# Merry Christmas !!!



## city_dog (Feb 16, 2012)

We won't be around for a few days, so Sammy wanted to stop by and say Merry Christmas to her other V friends


----------



## VictoriaW (Mar 16, 2011)

Merry Christmas, everyone!!!!


----------



## Lincolns Parents (Aug 6, 2011)

Merry Christmas from our family to yours!


----------



## dmak (Jul 25, 2012)

Kauzy the black nosed reindeer wishes everyone a Happy Christmas!


----------



## Darcy1311 (May 27, 2012)

Darcy says have a brill Christmas all you forum guests and members and have a real happy and peaceful Newyear...I look forward to reading all your postings next year....take care everyone XXX :-*


----------



## SkyyMax (Apr 5, 2012)

Merry Christmas to all the friends on V forum!

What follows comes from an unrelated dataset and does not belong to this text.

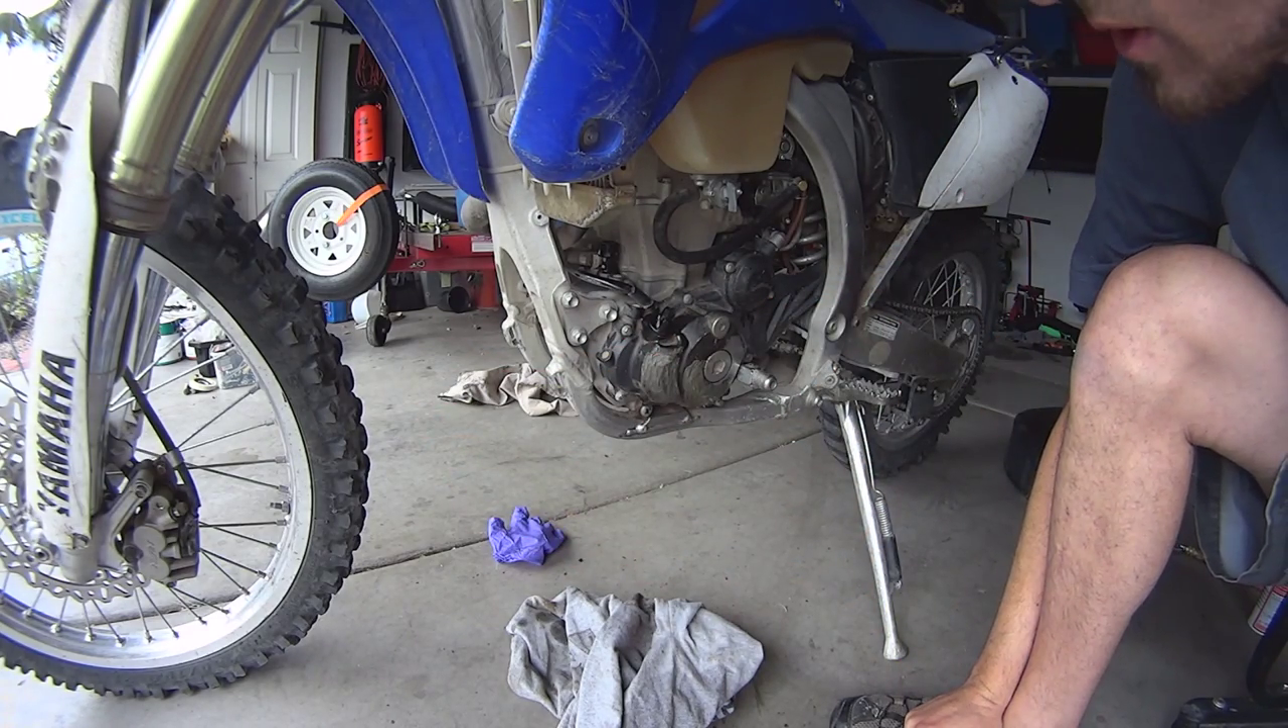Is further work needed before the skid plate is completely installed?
Yes.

Victoria - I love your picture, so sweet!


----------



## Bernie (Jan 17, 2011)

TREES INSIDE !!!! What will they think of next? 
Merry Christmas!!!


----------



## redbirddog (Apr 23, 2010)

Merry Christmas and even though we may face tough roads ahead, we can give thanks to the red bird dogs that keep us grounded.

RBD


----------



## harrigab (Aug 21, 2011)

Have a great Xmas and New Year folks ;D


----------



## mswhipple (Mar 7, 2011)

MERRY CHRISTMAS, forum friends, and a Very Happy New Year, too!! Willie sends his endless Vizsla love to all...


----------



## RubyRoo (Feb 1, 2011)

Merry Christmas Forum Buddies!


----------



## einspänner (Sep 8, 2012)

Merry Christmas!


----------